Work task: Find the string "mujeres" in the records. Copy each line that has it.

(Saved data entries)
● ● ● ● ●
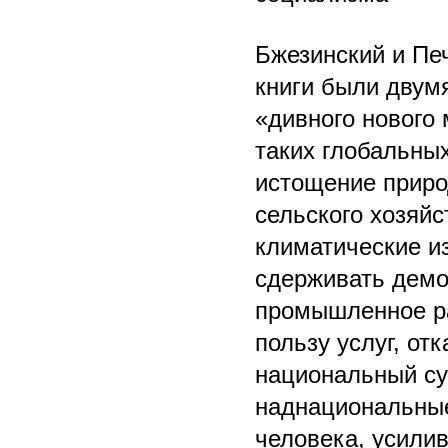
Бжезинский и Печ
книги были двум
«дивного нового 
таких глобальны
истощение приро
сельского хозяй
климатические и
сдерживать демо
промышленное ра
пользу услуг, от
национальный су
наднациональные
человека, усилив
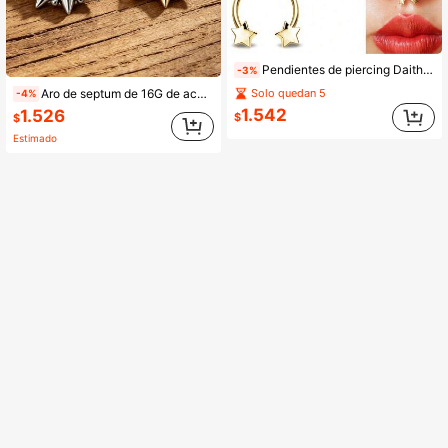
Pendientes de piercing Daith de 16G, joyería de presilla para cartílago, trago para mujeres y niñas
-3%
Solo quedan 5
Aro de septum de 16G de acero inoxidable 316L, pendientes de perforación Daith hipoalergénicos con enchapado en oro de 18K, joyería de perforación corporal, aro de nariz para mujeres
-4%
1.542
1.526
$
$
Estimado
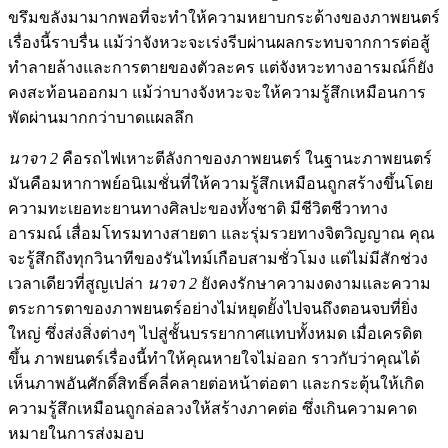
ขรึมขลังมามากพอที่จะทำให้ความหยาบกระด้างของภาพยนตร์
เรื่องนี้ราบรื่น แม้ว่าจังหวะจะเร่งรีบผ่านผลกระทบจากการต่อสู้
ทำลายล้างและการตายของตัวละคร แต่จังหวะทางอารมณ์ก็ยัง
คงสะท้อนออกมา แม้ว่าบางจังหวะจะให้ความรู้สึกเหมือนการ
พัดผ่านมากกว่าบาดแผลลึก
นาจา 2
คือรถไฟเหาะตีลังกาของภาพยนตร์ ในฐานะภาพยนตร์
มันคือมหากาพย์อนิเมชั่นที่ให้ความรู้สึกเหมือนถูกสร้างขึ้นโดย
ความทะเยอทะยานทางศิลปะของทั้งชาติ มีชีวิตชีวาทาง
อารมณ์ เสื่อมโทรมทางสายตา และรุ่มรวยทางจิตวิญญาณ คุณ
จะรู้สึกถึงทุกวินาทีของรันไทม์เกือบสามชั่วโมง แต่ไม่มีสักช่วง
เวลาเดียวที่สูญเปล่า
นาจา 2
ยังคงรักษาความงดงามและความ
ตระการตาของภาพยนตร์อย่างไม่หยุดยั้งไปจนถึงตอนจบที่ยิ่ง
ใหญ่ ซึ่งส่งสิ่งต่างๆ ไปสู่ชั้นบรรยากาศแทบทั้งหมด เมื่อเครดิต
ขึ้น ภาพยนตร์เรื่องนี้ทำให้คุณหายใจไม่ออก ราวกับว่าคุณได้
เห็นภาพอันศักดิ์สิทธิ์คลี่คลายต่อหน้าต่อตา และกระตุ้นให้เกิด
ความรู้สึกเหมือนถูกล่อลวงให้สร้างภาคต่อ ซึ่งเกินความคาด
หมายในการส่งมอบ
● ● ● ● ●
Answer for this exercise:
Pendientes de piercing Daith de 16G, joyería de presilla para cartílago, trago para mujeres y niñas
Aro de septum de 16G de acero inoxidable 316L, pendientes de perforación Daith hipoalergénicos con enchapado en oro de 18K, joyería de perforación corporal, aro de nariz para mujeres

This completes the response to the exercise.